【幼少時代の英ちゃん】
生まれも育ちも奈良県の山奥。周りは山に囲まれ、自宅から徒歩10分くらいのところに吉野川が流れる。3人兄弟の末っ子。性格は気弱で人見知りが激しい。が、正義感は人一倍強い。スポーツ万能で、特に山で鍛えた足腰は強じん。そのおかげで、運動会ではいつもトップ。中学はサッカー部に入部。初めからレギュラー入りし活躍する。勉強は苦手。
普通、1年はボール拾いと声援と相場が決まっている。それに奈良はサッカーや野球が盛んなところで、レベルは高い。1年でレギュラー入りした英ちゃんが羨ましい。

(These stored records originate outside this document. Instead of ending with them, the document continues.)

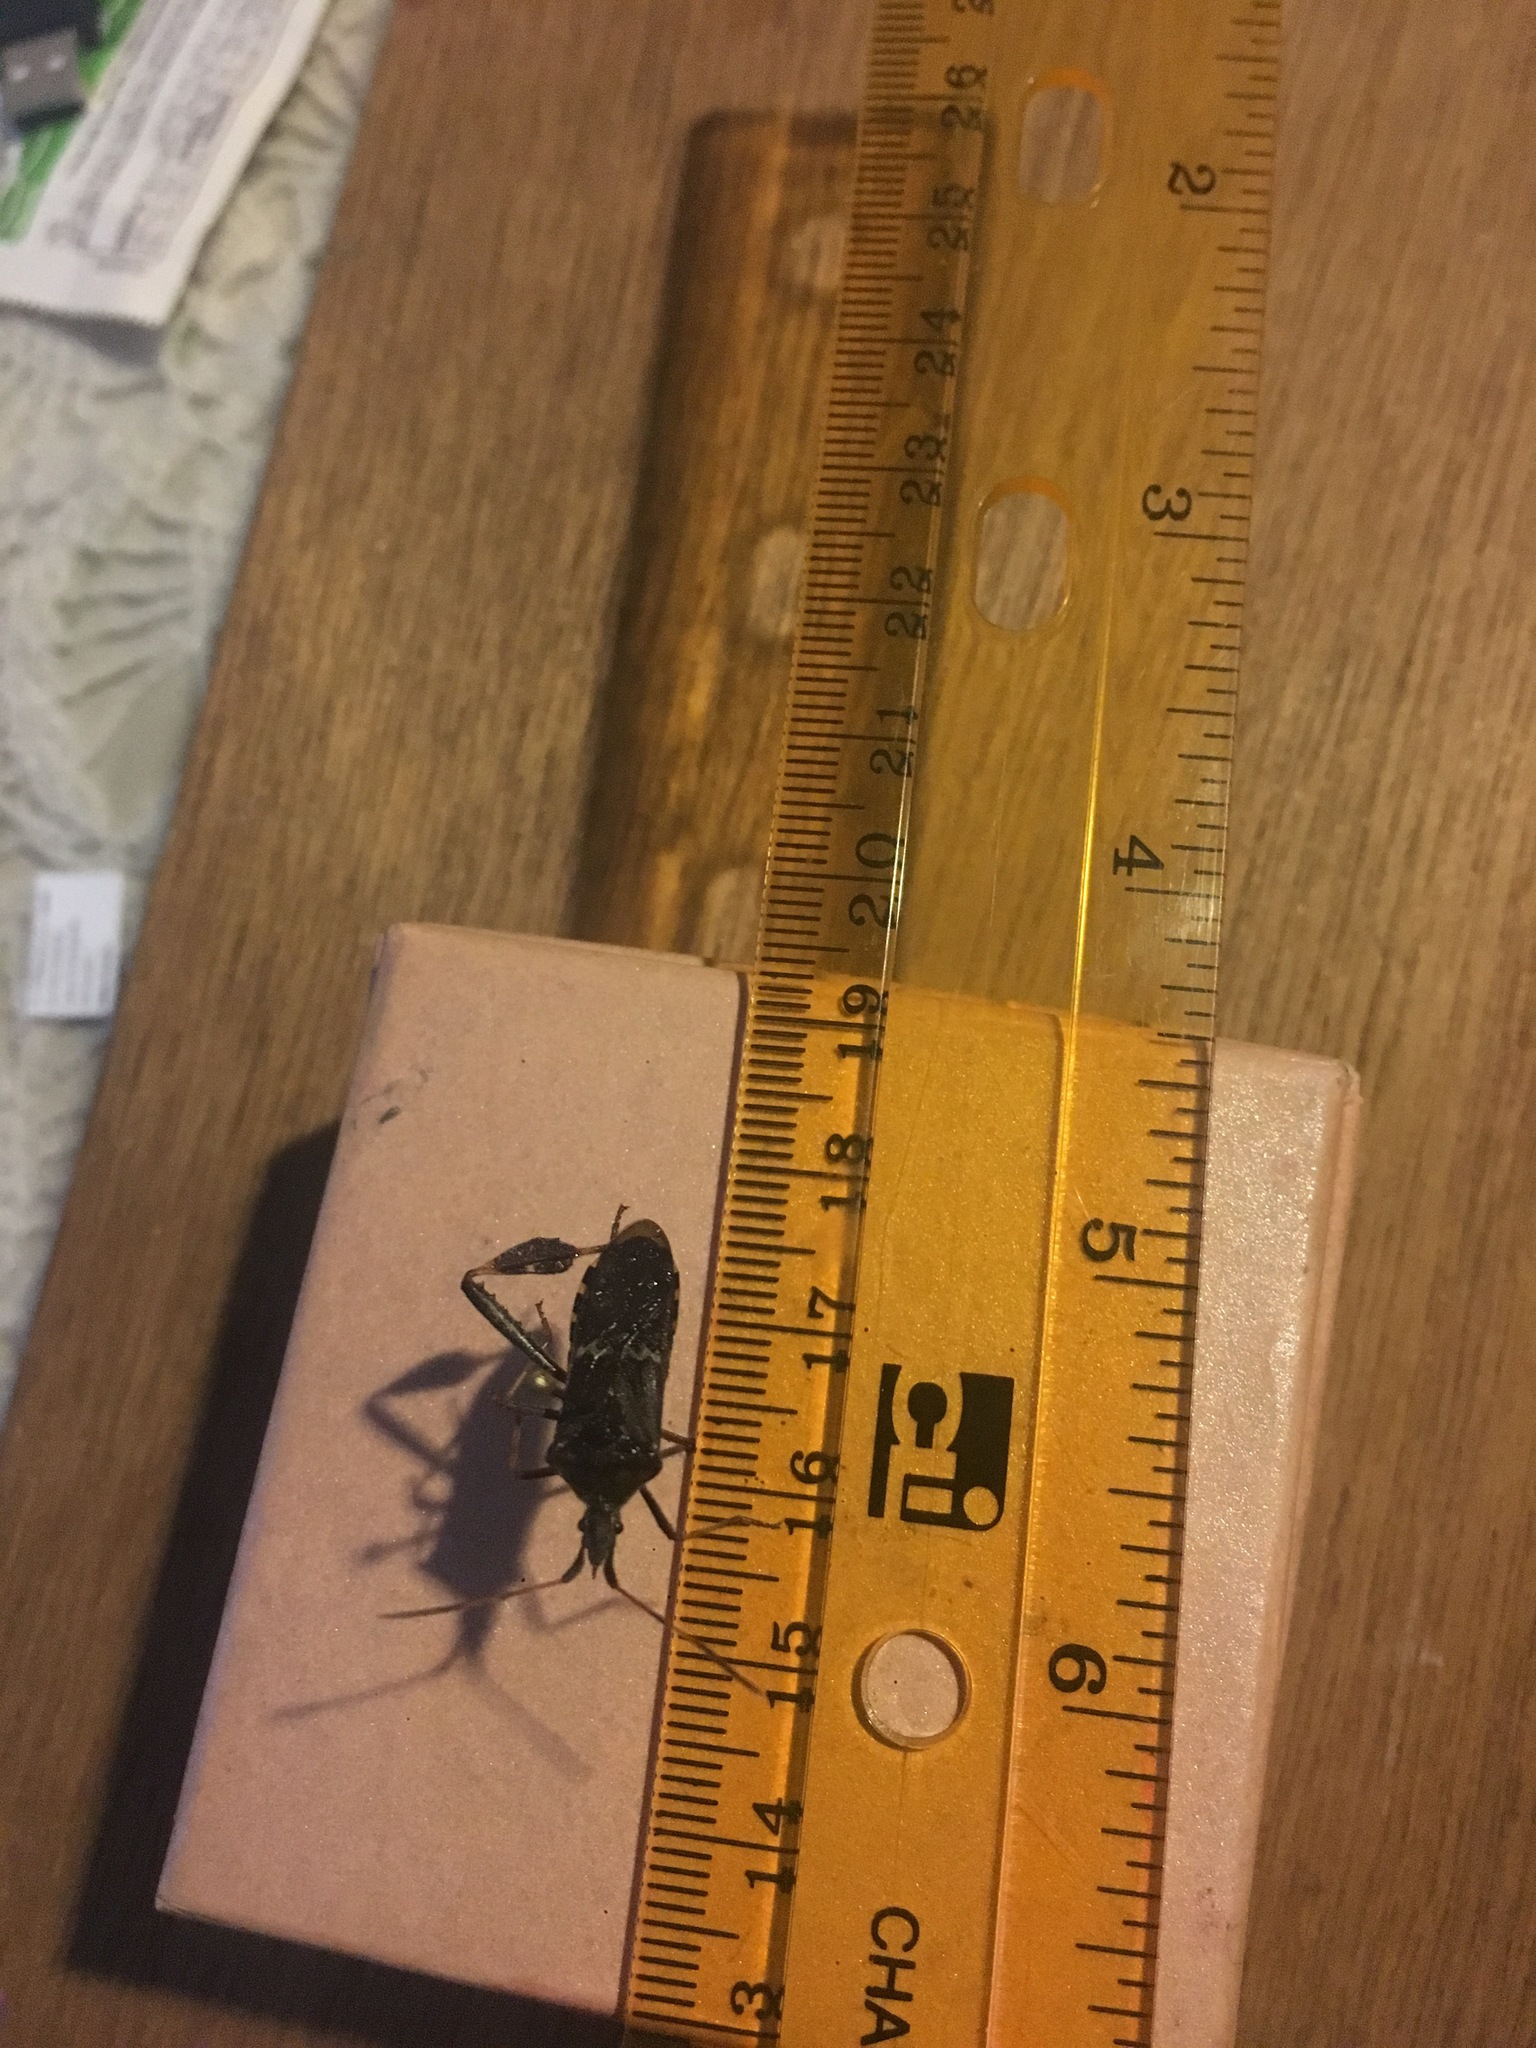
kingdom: Animalia
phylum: Arthropoda
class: Insecta
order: Hemiptera
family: Coreidae
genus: Leptoglossus
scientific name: Leptoglossus clypealis
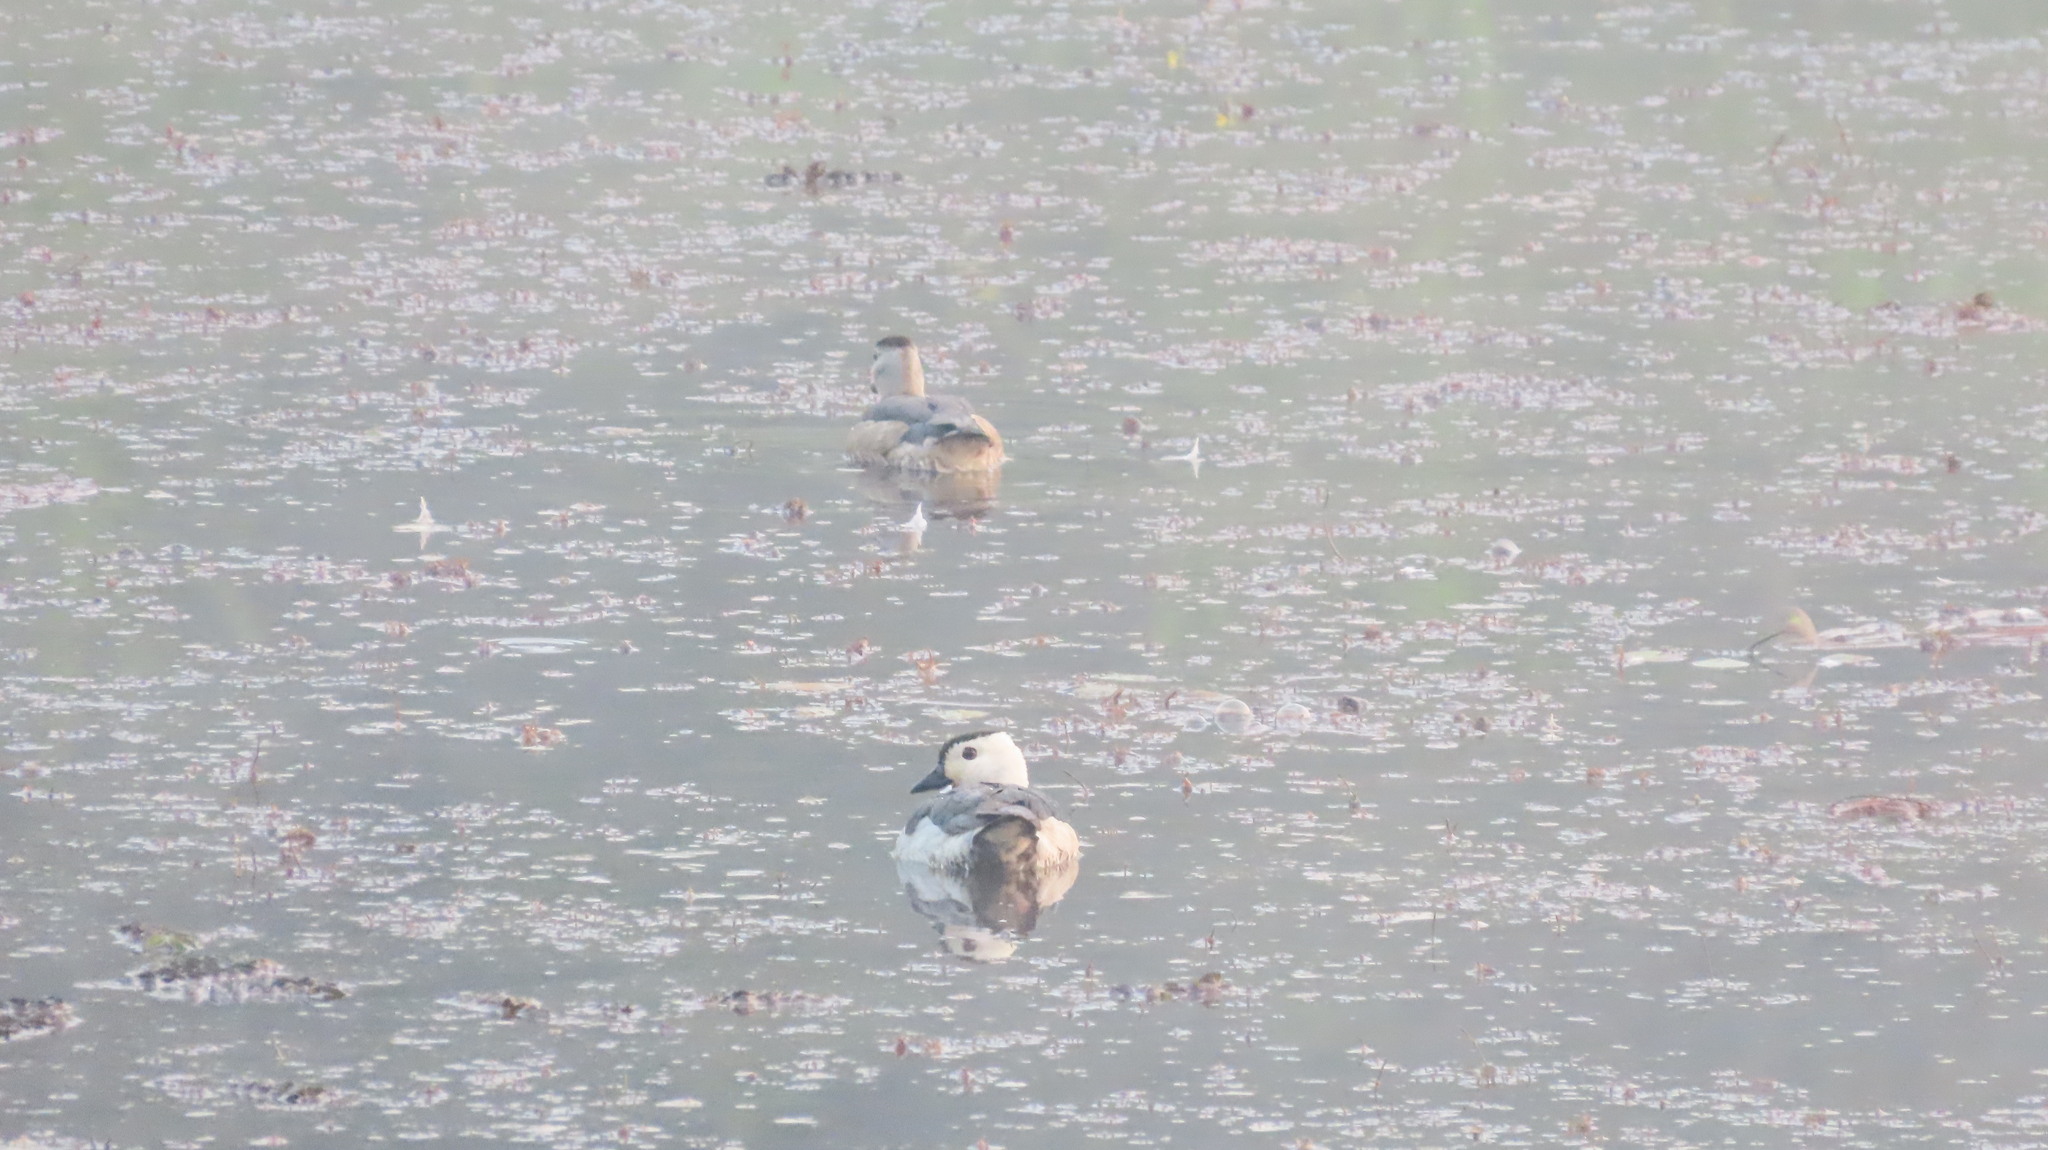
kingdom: Animalia
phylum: Chordata
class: Aves
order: Anseriformes
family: Anatidae
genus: Nettapus
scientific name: Nettapus coromandelianus
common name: Cotton pygmy-goose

しかし、サッカーは1年でピリオド。このまま続けていてもプロになるわけでもない。かといって勉強でどれだけやれるか分からない。これから先、みんなと同じパターンの生活が面白くないし、いい加減に生きているように思えてきたという。
その頃、兄がセリカに乗っていてクルマに多少、興味があった。近くに鈴鹿サーキットはあるし、ひょんなきっかけから見に行こうと決心。次の朝4時に起き、始発電車でサーキットまで足を運ぶ。ちょうどF2の開催日だった。
【レーサーに目覚める日】
「凄いなぁ、と思ったと同時に自分はこれだ! これしかないと思いまして。とにかく感激しました。苦しいかもしれないがレースをやれるものなら本気で、しかも死ぬ気で自分のすべてをかけてやろうと決心しました。中途半端な気持ちではやりたくなかった。高校へ行かなかったのも、その分、家の仕事(運送業)を手伝い、お金を貯めてました。実際、お金が無いとレースはやれませんからね」。
その後、18歳になるとすぐ免許を取得。が、クルマを買える余裕はなく、兄の乗っていたセリカをお古でもらう。そして1ヵ月後、コツコツ貯めていたお金でオスカーFJ1600を新車で購入。当時、150万円也。すぐ鈴鹿サーキットを走る。